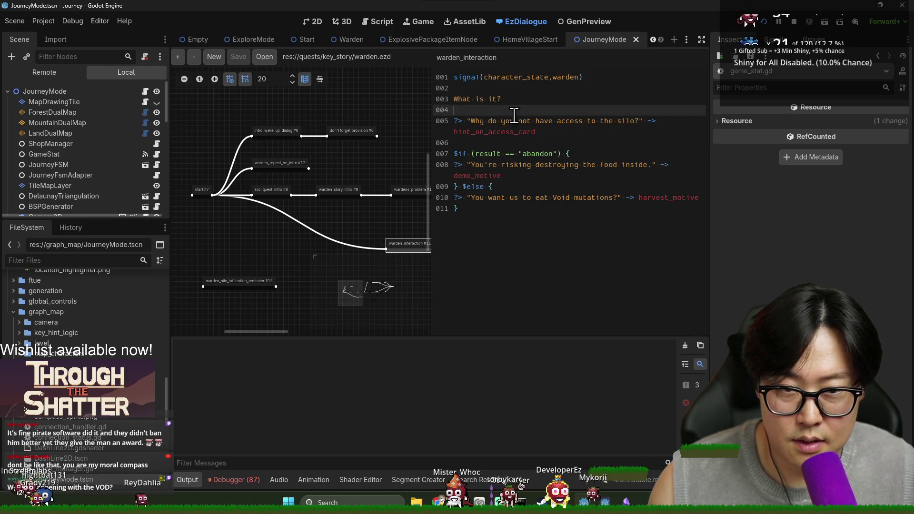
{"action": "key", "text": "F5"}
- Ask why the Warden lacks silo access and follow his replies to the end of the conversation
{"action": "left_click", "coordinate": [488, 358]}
---
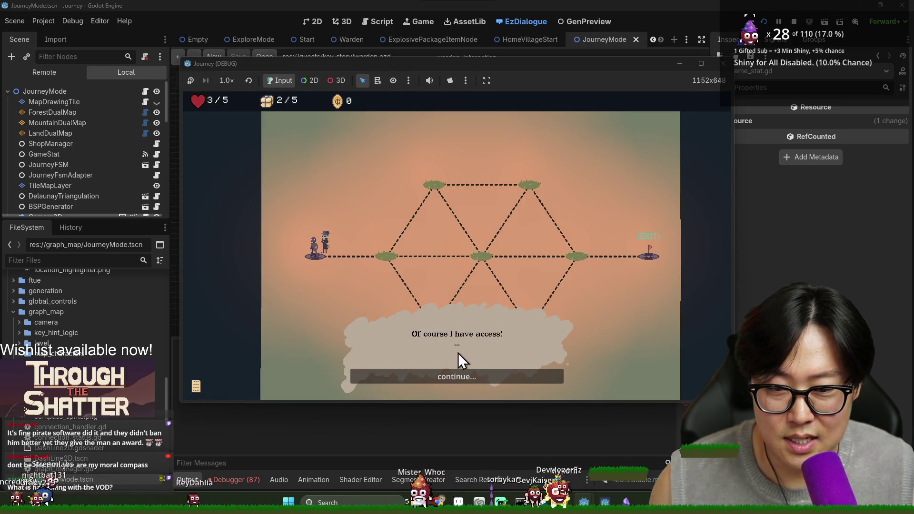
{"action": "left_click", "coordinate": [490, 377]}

What is being asked => Check each line of the material above for the word "action", then state how many lines hold it. Only the number.

Answer => 3